* Texto de origen

......

9 de julio de 2026 15:05


Editor: Armando Robles

Montenuevo es un clamor: sus vecinos quieren segregarse de Casarrubios y pasar a formar parte de El Álamo (Madrid)

VR.- A veces una reivindicación trasciende la política para convertirse en una cuestión de pura supervivencia. Eso es lo que ocurre en la urbanización Montenuevo, donde el clamor de sus vecinos es unánime: quieren dejar de pertenecer a Casarrubios del Monte y pasar a formar parte del municipio madrileño de El Álamo.

No se trata de una cuestión sentimental ni de un capricho administrativo. Es una comparación diaria entre dos realidades separadas por poco más de un kilómetro, pero que parecen pertenecer a mundos completamente distintos.

Los vecinos no esconden sus motivos. «Pertenecer a la Comunidad de Madrid nos revaloriza. Pasar a formar parte de El Álamo es como pasar al primer mundo», afirman sin rodeos. Una frase que puede resultar incómoda, pero que refleja el profundo desencanto de quienes llevan años sintiéndose abandonados por las administraciones de Castilla-La Mancha y, especialmente, por el Ayuntamiento de Casarrubios.

Las quejas van mucho más allá de las palabras. Denuncian que ni siquiera disponen de una carretera digna para acceder al casco urbano de Casarrubios, teniendo que utilizar una pista polvorienta impropia del siglo XXI. Mientras tanto, apenas cruzando el límite regional, contemplan un municipio dinámico, con comercios, servicios, actividad económica y una imagen de prosperidad que contrasta con la decadencia que, según denuncian, ofrece Casarrubios.

El Álamo es un pueblo lleno de vida y de actividad comercial. Casarrubios está muerto; es un páramo cultural. No hay actividad comercial y la sensación de desolación y abandono impregna todos sus rincones», lamentan varios residentes de Montenuevo.

......

* Comprueba tu comprensión
1. Responde a estas preguntas sobre el texto acerca de Montenuevo:
(a) ¿De qué municipio quieren dejar de formar parte los vecinos de Montenuevo?
(b) ¿Cuánto separa, según el texto, las dos realidades que comparan a diario?
(c) ¿Qué deben utilizar los vecinos para llegar al casco urbano de Casarrubios?
2. Enumera todo lo que, según el texto sobre Montenuevo, tiene el municipio dinámico que los vecinos contemplan al cruzar el límite regional.
3. Copia del texto sobre Montenuevo el fragmento que va desde "Editor: Armando Robles" hasta "mundos completamente distintos.".

* Registros mostrados
......

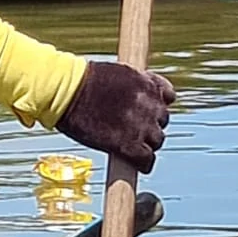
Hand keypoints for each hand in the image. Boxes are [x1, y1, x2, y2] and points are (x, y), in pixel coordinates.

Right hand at [56, 60, 174, 171]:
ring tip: (130, 145)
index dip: (157, 104)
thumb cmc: (84, 80)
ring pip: (157, 141)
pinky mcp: (129, 145)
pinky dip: (143, 164)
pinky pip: (146, 160)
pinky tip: (134, 163)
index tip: (148, 110)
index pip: (168, 96)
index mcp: (148, 83)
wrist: (68, 91)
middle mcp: (150, 104)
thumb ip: (133, 83)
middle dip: (150, 125)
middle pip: (162, 120)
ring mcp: (141, 126)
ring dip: (147, 144)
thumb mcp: (117, 72)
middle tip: (133, 129)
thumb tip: (133, 94)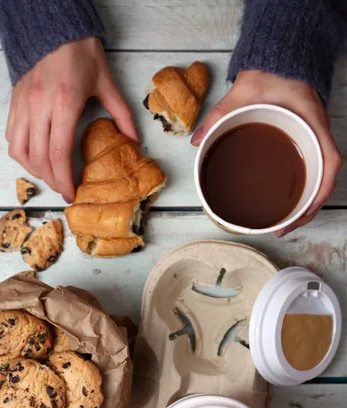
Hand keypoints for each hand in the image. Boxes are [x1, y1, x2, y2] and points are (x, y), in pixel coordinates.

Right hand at [6, 37, 138, 201]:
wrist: (55, 27)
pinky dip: (21, 153)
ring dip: (34, 170)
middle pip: (39, 158)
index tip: (71, 194)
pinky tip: (35, 157)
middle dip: (52, 180)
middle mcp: (39, 106)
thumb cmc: (81, 53)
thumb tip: (133, 141)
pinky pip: (11, 136)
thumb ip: (122, 114)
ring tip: (50, 176)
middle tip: (64, 189)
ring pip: (19, 151)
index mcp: (64, 103)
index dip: (63, 179)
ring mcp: (23, 104)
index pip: (58, 153)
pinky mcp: (14, 101)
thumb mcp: (107, 83)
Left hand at [191, 70, 341, 236]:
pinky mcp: (305, 140)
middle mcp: (317, 132)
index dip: (321, 189)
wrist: (279, 59)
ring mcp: (313, 137)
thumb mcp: (243, 91)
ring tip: (285, 223)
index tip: (304, 209)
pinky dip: (302, 188)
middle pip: (325, 177)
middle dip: (309, 207)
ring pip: (319, 177)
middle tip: (285, 227)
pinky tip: (287, 202)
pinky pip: (311, 168)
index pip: (330, 159)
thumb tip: (197, 140)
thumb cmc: (269, 73)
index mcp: (311, 120)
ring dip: (306, 202)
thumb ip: (219, 114)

......

* Resultados del ejercicio
1.
(a) De Casarrubios del Monte.
(b) Poco más de un kilómetro.
(c) Una pista polvorienta.

2. Comercios, servicios, actividad económica y una imagen de prosperidad.

3.
Editor: Armando Robles

Montenuevo es un clamor: sus vecinos quieren segregarse de Casarrubios y pasar a formar parte de El Álamo (Madrid)

VR.- A veces una reivindicación trasciende la política para convertirse en una cuestión de pura supervivencia. Eso es lo que ocurre en la urbanización Montenuevo, donde el clamor de sus vecinos es unánime: quieren dejar de pertenecer a Casarrubios del Monte y pasar a formar parte del municipio madrileño de El Álamo.

No se trata de una cuestión sentimental ni de un capricho administrativo. Es una comparación diaria entre dos realidades separadas por poco más de un kilómetro, pero que parecen pertenecer a mundos completamente distintos.